2012 saw some famous examples, including the #McDStories hashtag promotion from McDonald’s turning into #McDHorrorStories.

“I can kind of understand in 2012,” said media critic Josh Sternberg. “Social media was relatively new. But we are in 2020. To have such a bad hashtag now is mind-boggling.”

Later in 2012, public relations people for Susan Boyle, the Scottish singer who became a hit on “Britain’s Got Talent,” promoted a “Susan album party” with the hashtag #Susanalbumparty. Inserting a break after “Sus” made people view the effort in the unkindest light possible.

“That was pretty bad,” said Alexa Heinrich, social media manager for St. Petersburg College in Florida and an advocate for using initial capital letters for words within hashtags. The practice, called camel case, is used to help screen readers who vocalize a screen’s contents to aid visually impaired people.

Heinrich thinks using camel case can help avoid some of the problems, but clearly not all. Pokémon used the technique in its hashtag.

Around the same time Boyle’s team was discovering how many teenage boys live on Twitter, Research in Motion, which would change its name in 2013 to match the popular BlackBerry phone it made, was looking to hire.

It used the hashtag #RIMjobs, Heinrich said. The phrase is slang for a sex act.

These backfires never stop. The New York City Police Department in 2014 wanted to polish its image, and used the hashtag #myNYPD. Twitter saw a flood of images of police attacking civilians.

“There’s usually a failing hashtag tale every year,” Heinrich said. “They all kind of blend together.”

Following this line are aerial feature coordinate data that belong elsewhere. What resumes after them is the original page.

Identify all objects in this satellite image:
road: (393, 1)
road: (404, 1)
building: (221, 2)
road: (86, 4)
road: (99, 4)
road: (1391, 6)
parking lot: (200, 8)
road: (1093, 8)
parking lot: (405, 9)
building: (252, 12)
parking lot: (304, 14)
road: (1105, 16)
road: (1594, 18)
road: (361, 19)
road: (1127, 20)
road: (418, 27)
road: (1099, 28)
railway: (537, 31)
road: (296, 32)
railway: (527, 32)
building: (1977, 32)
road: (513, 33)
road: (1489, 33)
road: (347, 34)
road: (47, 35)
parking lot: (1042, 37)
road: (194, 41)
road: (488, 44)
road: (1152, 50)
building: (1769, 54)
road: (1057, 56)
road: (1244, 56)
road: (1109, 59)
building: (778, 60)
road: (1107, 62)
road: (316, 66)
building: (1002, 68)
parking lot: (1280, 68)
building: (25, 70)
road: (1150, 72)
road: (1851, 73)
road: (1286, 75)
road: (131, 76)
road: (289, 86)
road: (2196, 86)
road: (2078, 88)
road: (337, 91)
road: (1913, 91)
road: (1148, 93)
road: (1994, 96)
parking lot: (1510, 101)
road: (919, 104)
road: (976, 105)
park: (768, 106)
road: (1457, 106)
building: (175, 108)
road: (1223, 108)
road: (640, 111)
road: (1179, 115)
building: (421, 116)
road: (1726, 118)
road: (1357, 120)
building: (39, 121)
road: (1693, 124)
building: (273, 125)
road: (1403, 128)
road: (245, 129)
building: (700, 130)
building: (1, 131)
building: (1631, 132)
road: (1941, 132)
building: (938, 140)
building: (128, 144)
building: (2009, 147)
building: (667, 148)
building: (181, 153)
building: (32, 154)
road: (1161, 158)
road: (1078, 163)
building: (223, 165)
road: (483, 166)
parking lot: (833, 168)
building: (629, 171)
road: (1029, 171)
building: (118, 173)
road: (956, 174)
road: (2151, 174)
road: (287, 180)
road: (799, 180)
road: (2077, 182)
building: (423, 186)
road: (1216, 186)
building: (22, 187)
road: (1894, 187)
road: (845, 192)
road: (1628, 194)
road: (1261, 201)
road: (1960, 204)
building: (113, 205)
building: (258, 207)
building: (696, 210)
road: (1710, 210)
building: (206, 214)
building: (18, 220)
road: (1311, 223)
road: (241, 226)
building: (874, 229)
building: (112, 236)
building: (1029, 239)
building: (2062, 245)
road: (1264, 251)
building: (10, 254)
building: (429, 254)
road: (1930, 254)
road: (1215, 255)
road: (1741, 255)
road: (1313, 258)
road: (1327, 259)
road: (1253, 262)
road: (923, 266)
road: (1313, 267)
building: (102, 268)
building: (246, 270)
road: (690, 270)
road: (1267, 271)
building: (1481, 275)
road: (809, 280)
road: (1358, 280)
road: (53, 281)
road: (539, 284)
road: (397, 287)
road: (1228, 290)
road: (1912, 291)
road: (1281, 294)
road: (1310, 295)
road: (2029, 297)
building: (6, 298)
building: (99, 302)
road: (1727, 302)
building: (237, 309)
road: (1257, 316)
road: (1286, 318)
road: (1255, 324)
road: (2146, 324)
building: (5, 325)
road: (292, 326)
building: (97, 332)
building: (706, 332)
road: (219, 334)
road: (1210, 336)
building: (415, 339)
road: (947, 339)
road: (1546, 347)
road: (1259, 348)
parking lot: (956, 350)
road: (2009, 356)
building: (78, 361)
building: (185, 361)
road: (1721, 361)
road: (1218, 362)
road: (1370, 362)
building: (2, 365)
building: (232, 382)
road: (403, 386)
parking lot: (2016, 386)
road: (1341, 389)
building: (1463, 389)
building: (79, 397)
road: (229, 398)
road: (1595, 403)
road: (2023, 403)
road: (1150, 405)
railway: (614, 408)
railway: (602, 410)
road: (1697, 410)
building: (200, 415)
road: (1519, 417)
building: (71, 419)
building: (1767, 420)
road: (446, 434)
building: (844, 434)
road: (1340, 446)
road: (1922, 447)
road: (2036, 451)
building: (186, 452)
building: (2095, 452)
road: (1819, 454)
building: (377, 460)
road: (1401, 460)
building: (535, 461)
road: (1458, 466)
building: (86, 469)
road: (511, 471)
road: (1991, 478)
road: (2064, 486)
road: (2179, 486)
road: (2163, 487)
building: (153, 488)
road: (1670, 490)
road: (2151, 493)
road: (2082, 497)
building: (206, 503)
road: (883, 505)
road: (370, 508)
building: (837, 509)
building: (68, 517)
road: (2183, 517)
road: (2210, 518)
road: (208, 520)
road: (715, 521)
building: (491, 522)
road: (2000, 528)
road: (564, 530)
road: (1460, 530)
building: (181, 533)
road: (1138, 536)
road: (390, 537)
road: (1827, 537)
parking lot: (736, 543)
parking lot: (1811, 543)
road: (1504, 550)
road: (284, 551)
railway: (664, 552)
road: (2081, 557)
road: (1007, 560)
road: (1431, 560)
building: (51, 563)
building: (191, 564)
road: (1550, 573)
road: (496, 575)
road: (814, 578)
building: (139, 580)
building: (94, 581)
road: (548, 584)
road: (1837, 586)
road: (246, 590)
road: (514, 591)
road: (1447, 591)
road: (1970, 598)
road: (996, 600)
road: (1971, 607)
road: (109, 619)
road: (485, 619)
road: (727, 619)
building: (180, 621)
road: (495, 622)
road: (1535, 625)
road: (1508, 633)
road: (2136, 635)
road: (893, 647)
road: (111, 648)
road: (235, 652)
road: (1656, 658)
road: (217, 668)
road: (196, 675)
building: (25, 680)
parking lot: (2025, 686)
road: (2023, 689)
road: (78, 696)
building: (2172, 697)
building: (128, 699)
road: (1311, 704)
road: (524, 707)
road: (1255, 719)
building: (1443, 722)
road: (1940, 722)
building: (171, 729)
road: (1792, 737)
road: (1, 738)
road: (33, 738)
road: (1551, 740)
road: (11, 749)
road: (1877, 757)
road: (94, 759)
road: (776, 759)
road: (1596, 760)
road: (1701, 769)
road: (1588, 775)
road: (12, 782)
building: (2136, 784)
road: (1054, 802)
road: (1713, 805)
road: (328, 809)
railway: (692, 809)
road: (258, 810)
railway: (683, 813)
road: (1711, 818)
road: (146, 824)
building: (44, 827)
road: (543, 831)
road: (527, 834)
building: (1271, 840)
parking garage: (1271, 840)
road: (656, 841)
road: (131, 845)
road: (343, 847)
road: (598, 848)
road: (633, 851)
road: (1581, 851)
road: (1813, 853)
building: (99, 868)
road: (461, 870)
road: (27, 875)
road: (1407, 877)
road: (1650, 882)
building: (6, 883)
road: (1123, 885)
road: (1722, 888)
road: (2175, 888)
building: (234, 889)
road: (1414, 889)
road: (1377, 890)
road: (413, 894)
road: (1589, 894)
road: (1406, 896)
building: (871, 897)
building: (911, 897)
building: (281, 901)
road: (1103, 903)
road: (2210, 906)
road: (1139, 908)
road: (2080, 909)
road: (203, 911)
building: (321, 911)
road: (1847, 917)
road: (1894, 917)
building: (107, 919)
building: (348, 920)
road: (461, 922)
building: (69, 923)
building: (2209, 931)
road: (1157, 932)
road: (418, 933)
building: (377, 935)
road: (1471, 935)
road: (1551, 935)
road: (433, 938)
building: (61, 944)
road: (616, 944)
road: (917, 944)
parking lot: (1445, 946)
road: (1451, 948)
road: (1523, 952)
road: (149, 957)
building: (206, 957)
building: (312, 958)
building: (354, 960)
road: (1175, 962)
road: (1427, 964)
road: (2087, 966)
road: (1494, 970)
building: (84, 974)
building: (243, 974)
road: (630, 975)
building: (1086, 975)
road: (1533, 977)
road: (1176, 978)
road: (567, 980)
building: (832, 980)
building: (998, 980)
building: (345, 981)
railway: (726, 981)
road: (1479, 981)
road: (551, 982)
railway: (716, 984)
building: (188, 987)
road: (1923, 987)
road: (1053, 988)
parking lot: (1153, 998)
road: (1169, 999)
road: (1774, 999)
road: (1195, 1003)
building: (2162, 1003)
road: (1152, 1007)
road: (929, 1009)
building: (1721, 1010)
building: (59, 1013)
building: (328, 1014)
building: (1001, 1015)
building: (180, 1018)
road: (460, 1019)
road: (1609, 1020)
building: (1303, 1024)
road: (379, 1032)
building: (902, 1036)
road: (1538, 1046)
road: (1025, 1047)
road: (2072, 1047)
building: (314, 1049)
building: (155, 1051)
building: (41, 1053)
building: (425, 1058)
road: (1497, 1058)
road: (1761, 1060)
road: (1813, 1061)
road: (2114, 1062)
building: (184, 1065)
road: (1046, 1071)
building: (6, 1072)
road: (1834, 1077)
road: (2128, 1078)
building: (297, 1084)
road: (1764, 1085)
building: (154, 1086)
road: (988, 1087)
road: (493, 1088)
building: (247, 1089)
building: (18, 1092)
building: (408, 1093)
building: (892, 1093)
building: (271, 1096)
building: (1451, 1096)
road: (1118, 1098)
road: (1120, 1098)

Jeff Higgins, social media manager for a multinational retail leasing company, recently did consulting work for the Anna Maria Island Chamber of Commerce in Florida. Companies on the island tried adding #AMI to their social media posts without considering who or what else might use it. Use it on Instagram and the result is Korean pop music, anime and glamour shots of women, he says.

“I’ve done these get-togethers for the chambers of commerce and I’ve specifically said, ‘You have to stop using #AMI. It’s not the island.’”

In some cases, a problematic hashtag is a clear error. In others, it could be intentional to draw attention from consumers and media. The more stories written, the more free press the company gets.

“The key is to realize that every brand has its own writing voice, the way it communicates online,” said Steven Cohen, an associate professor of marketing at the Johns Hopkins Carey Business School in Baltimore, Maryland. “The key is to leverage that voice to communicate with consumers.”

Cohen thinks the Pokémon example seemed rushed, “like they were moving very quickly, they were trying to get this out there, and perhaps they could have spent more time doing a focus group, doing more studies.”

It’s fine if people laugh with you, said Cohen. It’s not so good if they laugh at you.

Maybe for Pokémon it’s a matter of bad timing.

“Then again, 2020 is such a weird year, it kind of makes sense,” Sternberg said.